One of the most intriguing questions raised by Palit’s study is whether China might actually become the dominant purveyor of soft power in the South Asian region. This is not a concern raised by Palit herself. Although the book title promises to examine “comparative Indian initiatives,” there is no systematic effort to compare India’s activity in each of the areas deployed by China and enumerated above. Chapter 9 addresses “Indian Soft Power: Strategies and Approaches,” but does not compare Chinese and Indian efforts in, for example, trade with and investment in South Asian countries, the scope of the two rivals’ respective information operations in key South Asian countries, the frequency and level of leadership exchange visits, or the number of South Asian students who receive tertiary education in India and China. It would be interesting to know how India compares with China as a provider of tertiary education to youth in key South Asian countries. This could be a major variable influencing the reputation and status – the soft power – of India and China in the region over a longer period. Palit acknowledges this by discussing the Chinese side of the equation, but comparison with India’s role is absent. It is widely understood that Indian universities have educated large numbers of youth from across South Asia. Is China now surpassing and supplanting India in this crucial regard?

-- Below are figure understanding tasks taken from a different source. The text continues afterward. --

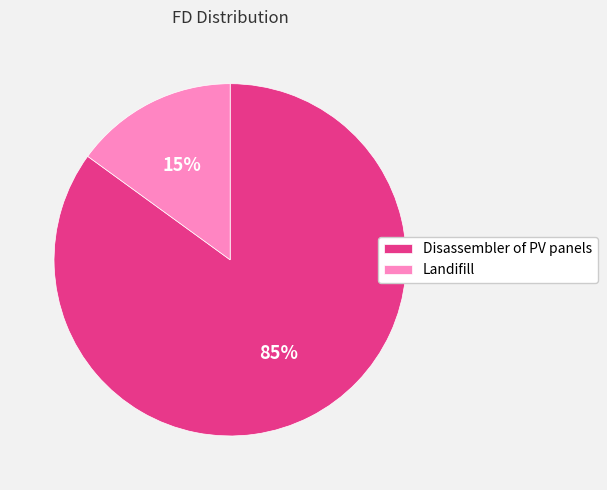

Which slice is the smallest?

Landifill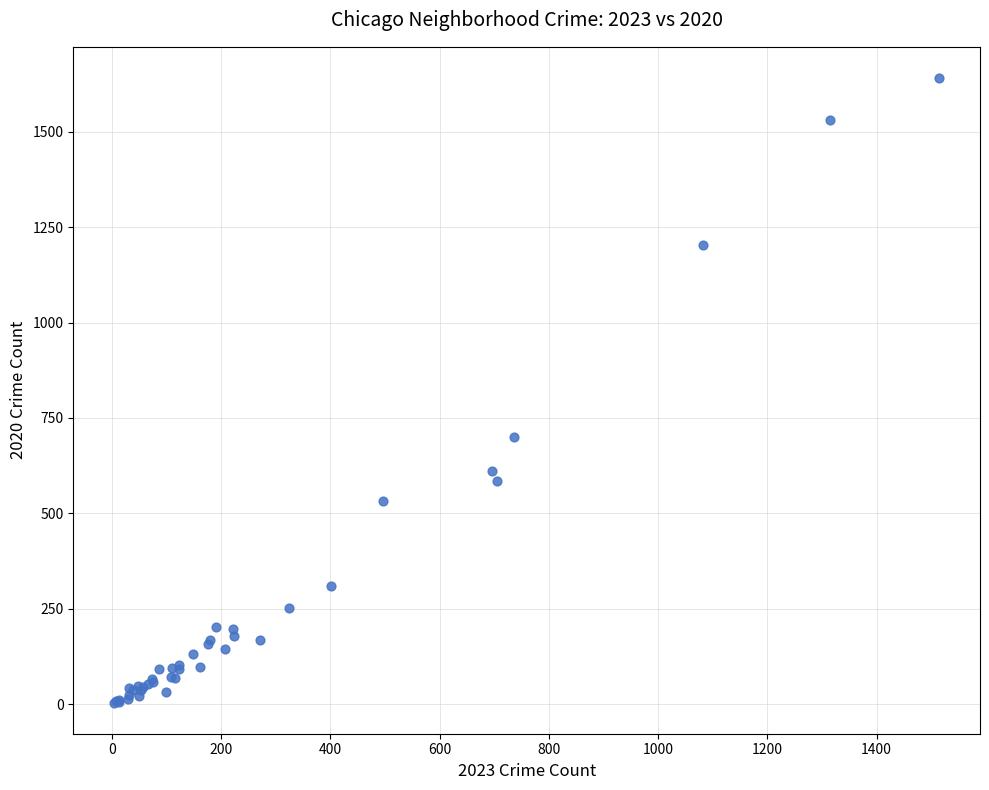

What Y value in the scatter plot is closest to 822?

701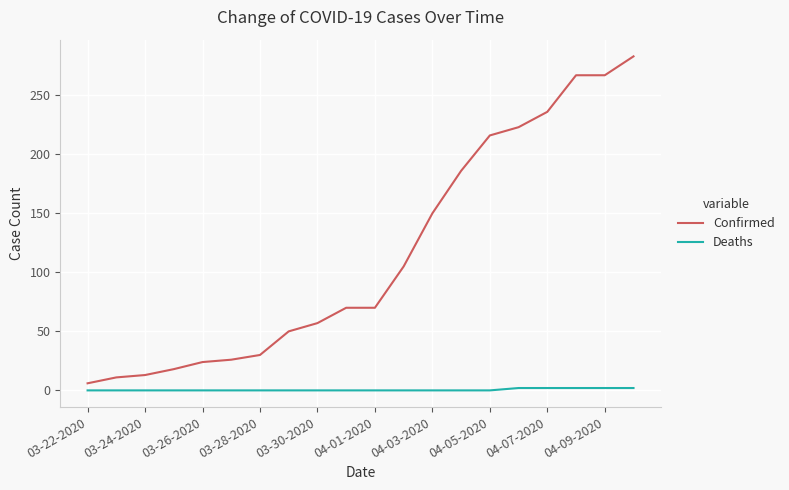

Rank the series by their maximum value, from lowest to highest.

Deaths, Confirmed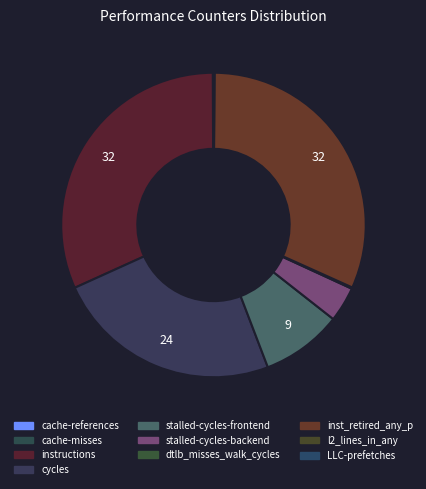

Does LLC-prefetches account for over 50% of the chart?

No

A comparison of the reciprocal exchange of high-level Chinese and Indian leaders with various South Asian countries would also be interesting. Palit examines the coming and going of China’s leaders, and explains how such visits help create a positive, benign image of China. Data comparing visits by Chinese and Indian leaders to South Asian countries is readily available – for example on the websites of the foreign ministries of various countries – but none is provided by Palit. Similarly, one searches in vain for comparison of the information operations of China and India in South Asian countries. In such economic areas as trade and investment, comparisons of Indian and Chinese roles with South Asian countries (e.g. trade with India and China as percent of various South Asian countries’ total trade) would be useful. Palit’s presentation of data suggests that China is about to surpass India, or perhaps already has, in soft power in South Asia. India is only “beginning to articulate soft power… in a more forceful fashion that any time in the past.” (Italics added.) India’s soft power effort has been “less pronounced in scale in the past than similar Chinese efforts.” It is “likely” that under Prime Minister Narendra Modi, India’s soft power effort will “undergo some fundamental change.” India’s soft power efforts labor under considerable burdens, Palit says. India’s stress on its history of cultural influences in the region is “somewhat risky” in that it “might give rise to fear of cultural colonization by India… India’s ability to command respect is considerably diminished by the resentment it meets in the region.”
India, like almost every country in the world, is pondering its response to the remarkable rise of China as a leading power. The question is more portentous for India because it has long dominated the geography of South Asia as well as the maritime flanks constituting the Indian Ocean. Repeated waves of Indian cultural influences did indeed wash over India’s home region and the broader world. And China was kept far away by burdensome geography and technological backwardness. Now those barriers are vanishing. China is becoming a major power, perhaps the major power, in the region. A robust literature has emerged already on the swift development of Chinese naval power across the Indian Ocean, on Beijing’s ambitious One Belt, One Road infrastructure-building efforts, on China’s rise as the leading economic partner for most of the countries of the region, and on China’s push for deeper partnership with countries from Myanmar to Bangladesh, Nepal, Pakistan, Iran and Djibouti. Despite omissions about India’s efforts to counter China’s soft power rise in the region, Palit’s study adds an important component to the observation of the evolving rivalry between these two ambitious and proud powers.